Jika terjadi luka bakar, segera bungkus luka bakar tersebut dengan kain kering. Tidak dianjurkan memakai odol atau mentega pada luka bakar karena justru dapat memperparah luka bakar dan memperlambat penyembuhan. Gelembung yang timbul pada luka pun tidak boleh dipecahkan, karena jika dipecahkan, dapat mengarah pada infeksi sekunder.
Efek mekanikal
Pada gangguan mekanik, pastikan atap bangunan Anda cukup kuat untuk menahan abu. Jika terjadi luka atau patah tulang pada orang sekitar, dapat diberikan pertolongan sementara sambil menunggu bantuan datang. Pertolongan pertama pada luka robek adalah menutup luka dengan kain bersih agar tidak terjadi infeksi . Pada perdarahan, tidak disarankan untuk mengikat perdarahan, tetapi cukup membalutnya dengan kain kering dan bersih. Untuk patah tulang, segera fiksasi bagian yang patah dengan sepasang papan atau benda lain yang keras dan papan tersebut segera dililitkan agar dapat menyangga. Jangan mengurut bagian tubuh yang mengalami patah tulang karena letak tulang dapat semakin bergeser, sehingga menyulitkan proses penyembuhan.
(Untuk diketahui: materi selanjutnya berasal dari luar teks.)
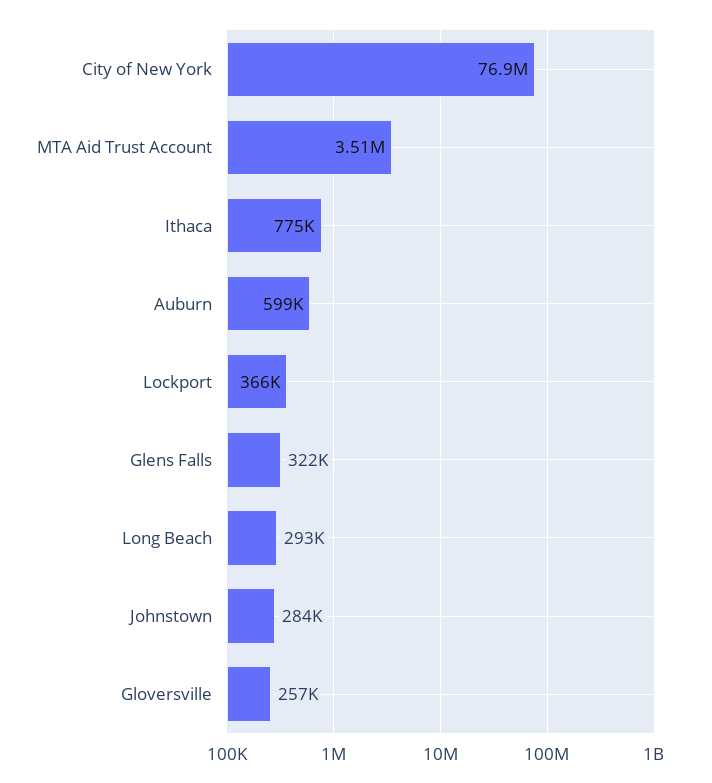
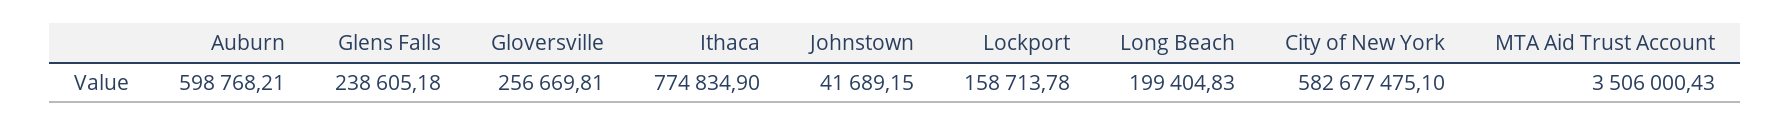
  {
-   "City of New York": 76900000,
+   "City of New York": 582677475.1,
    "MTA Aid Trust Account": 3506000.43,
    "Ithaca": 774834.9,
    "Auburn": 598768.21,
-   "Lockport": 366000,
+   "Lockport": 158713.78,
-   "Glens Falls": 322000,
+   "Glens Falls": 238605.18,
-   "Long Beach": 293000,
+   "Long Beach": 199404.83,
-   "Johnstown": 284000,
+   "Johnstown": 41689.15,
    "Gloversville": 256669.81
  }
Cara fiksasi pada kasus patah tulang (diambil dari www.chestofbooks.com)
Jika memang perlu berkendara saat terjadi hujan abu, jaga jarak antar kendaraan sehingga meminimalisir kemungkinan terjadinya kecelakaan. Disarankan juga untuk mengendarai mobil dengan kecepatan lambat sehingga kemungkinan tabrakan antar kendaraan lebih kecil.
Demikianlah efek abu vulkanik bagi kesehatan manusia. Tentunya dengan pengetahuan sederhana ini, masyarakat sudah siap melindungi diri sendiri ketika terjadi letusan gunung berapi, walaupun tentunya kejadian ini tidak diharapkan.